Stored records
.....

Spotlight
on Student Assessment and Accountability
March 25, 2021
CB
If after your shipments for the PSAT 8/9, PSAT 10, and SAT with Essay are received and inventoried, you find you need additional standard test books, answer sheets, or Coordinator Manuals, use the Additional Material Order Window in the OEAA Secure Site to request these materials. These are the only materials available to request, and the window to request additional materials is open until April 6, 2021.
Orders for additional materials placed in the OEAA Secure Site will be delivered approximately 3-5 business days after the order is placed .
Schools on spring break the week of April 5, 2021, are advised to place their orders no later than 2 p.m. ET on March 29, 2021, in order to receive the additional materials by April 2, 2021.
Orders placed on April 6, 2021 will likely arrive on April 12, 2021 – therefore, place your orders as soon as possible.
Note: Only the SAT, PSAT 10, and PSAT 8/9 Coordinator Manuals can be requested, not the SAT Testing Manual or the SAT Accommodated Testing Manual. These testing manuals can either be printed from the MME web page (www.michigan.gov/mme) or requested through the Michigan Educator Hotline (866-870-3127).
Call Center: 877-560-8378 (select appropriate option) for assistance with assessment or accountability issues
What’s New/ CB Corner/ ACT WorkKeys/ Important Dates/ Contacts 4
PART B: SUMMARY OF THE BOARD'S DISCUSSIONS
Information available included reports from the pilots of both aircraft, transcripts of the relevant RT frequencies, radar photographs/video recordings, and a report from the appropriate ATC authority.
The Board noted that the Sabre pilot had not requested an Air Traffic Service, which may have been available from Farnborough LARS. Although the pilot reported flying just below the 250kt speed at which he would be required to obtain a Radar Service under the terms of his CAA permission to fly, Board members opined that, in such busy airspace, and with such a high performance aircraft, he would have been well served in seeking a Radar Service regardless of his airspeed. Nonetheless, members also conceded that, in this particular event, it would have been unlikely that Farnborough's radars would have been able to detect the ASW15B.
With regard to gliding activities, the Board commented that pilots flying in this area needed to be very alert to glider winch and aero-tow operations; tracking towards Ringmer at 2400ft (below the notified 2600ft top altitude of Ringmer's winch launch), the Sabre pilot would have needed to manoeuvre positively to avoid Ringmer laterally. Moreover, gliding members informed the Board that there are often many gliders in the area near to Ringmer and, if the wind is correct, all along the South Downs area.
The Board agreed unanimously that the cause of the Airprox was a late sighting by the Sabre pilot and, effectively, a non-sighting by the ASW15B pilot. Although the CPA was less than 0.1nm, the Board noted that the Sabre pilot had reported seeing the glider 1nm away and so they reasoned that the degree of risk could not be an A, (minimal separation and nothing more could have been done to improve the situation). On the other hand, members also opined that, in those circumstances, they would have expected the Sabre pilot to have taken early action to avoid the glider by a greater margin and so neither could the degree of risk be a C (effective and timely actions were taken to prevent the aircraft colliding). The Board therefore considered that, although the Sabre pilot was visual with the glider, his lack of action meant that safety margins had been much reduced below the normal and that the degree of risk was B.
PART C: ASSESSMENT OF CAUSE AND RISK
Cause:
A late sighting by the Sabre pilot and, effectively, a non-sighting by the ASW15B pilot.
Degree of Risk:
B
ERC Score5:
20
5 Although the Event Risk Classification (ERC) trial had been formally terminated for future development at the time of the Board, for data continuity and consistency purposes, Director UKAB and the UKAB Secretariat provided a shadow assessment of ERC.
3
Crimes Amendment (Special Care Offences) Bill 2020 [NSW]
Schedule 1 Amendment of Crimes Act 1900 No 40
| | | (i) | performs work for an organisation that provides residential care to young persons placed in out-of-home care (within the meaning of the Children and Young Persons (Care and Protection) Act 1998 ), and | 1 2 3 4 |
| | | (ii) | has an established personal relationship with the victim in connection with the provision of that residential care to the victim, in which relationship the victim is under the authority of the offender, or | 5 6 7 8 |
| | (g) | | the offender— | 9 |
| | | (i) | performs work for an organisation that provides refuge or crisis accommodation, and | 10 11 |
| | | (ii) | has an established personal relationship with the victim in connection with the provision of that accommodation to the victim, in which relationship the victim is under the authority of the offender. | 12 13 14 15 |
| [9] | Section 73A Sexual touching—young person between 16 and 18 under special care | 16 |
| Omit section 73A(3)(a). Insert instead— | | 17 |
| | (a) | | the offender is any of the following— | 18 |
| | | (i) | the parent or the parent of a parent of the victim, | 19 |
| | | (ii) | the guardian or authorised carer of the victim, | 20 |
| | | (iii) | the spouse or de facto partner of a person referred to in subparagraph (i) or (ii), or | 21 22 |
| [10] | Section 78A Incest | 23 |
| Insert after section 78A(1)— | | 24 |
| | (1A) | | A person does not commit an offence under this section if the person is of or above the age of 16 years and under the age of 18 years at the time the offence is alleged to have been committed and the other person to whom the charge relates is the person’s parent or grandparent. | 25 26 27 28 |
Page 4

.....

— YOUR TASK —
In the data above, start at the line that has "5 Although the", stop after the line that has "care | 16 |", and print every line in between exactly as it stands.

— SOLUTION FOR THIS TASK —
5 Although the Event Risk Classification (ERC) trial had been formally terminated for future development at the time of the Board, for data continuity and consistency purposes, Director UKAB and the UKAB Secretariat provided a shadow assessment of ERC.
3
Crimes Amendment (Special Care Offences) Bill 2020 [NSW]
Schedule 1 Amendment of Crimes Act 1900 No 40
| | | (i) | performs work for an organisation that provides residential care to young persons placed in out-of-home care (within the meaning of the Children and Young Persons (Care and Protection) Act 1998 ), and | 1 2 3 4 |
| | | (ii) | has an established personal relationship with the victim in connection with the provision of that residential care to the victim, in which relationship the victim is under the authority of the offender, or | 5 6 7 8 |
| | (g) | | the offender— | 9 |
| | | (i) | performs work for an organisation that provides refuge or crisis accommodation, and | 10 11 |
| | | (ii) | has an established personal relationship with the victim in connection with the provision of that accommodation to the victim, in which relationship the victim is under the authority of the offender. | 12 13 14 15 |
| [9] | Section 73A Sexual touching—young person between 16 and 18 under special care | 16 |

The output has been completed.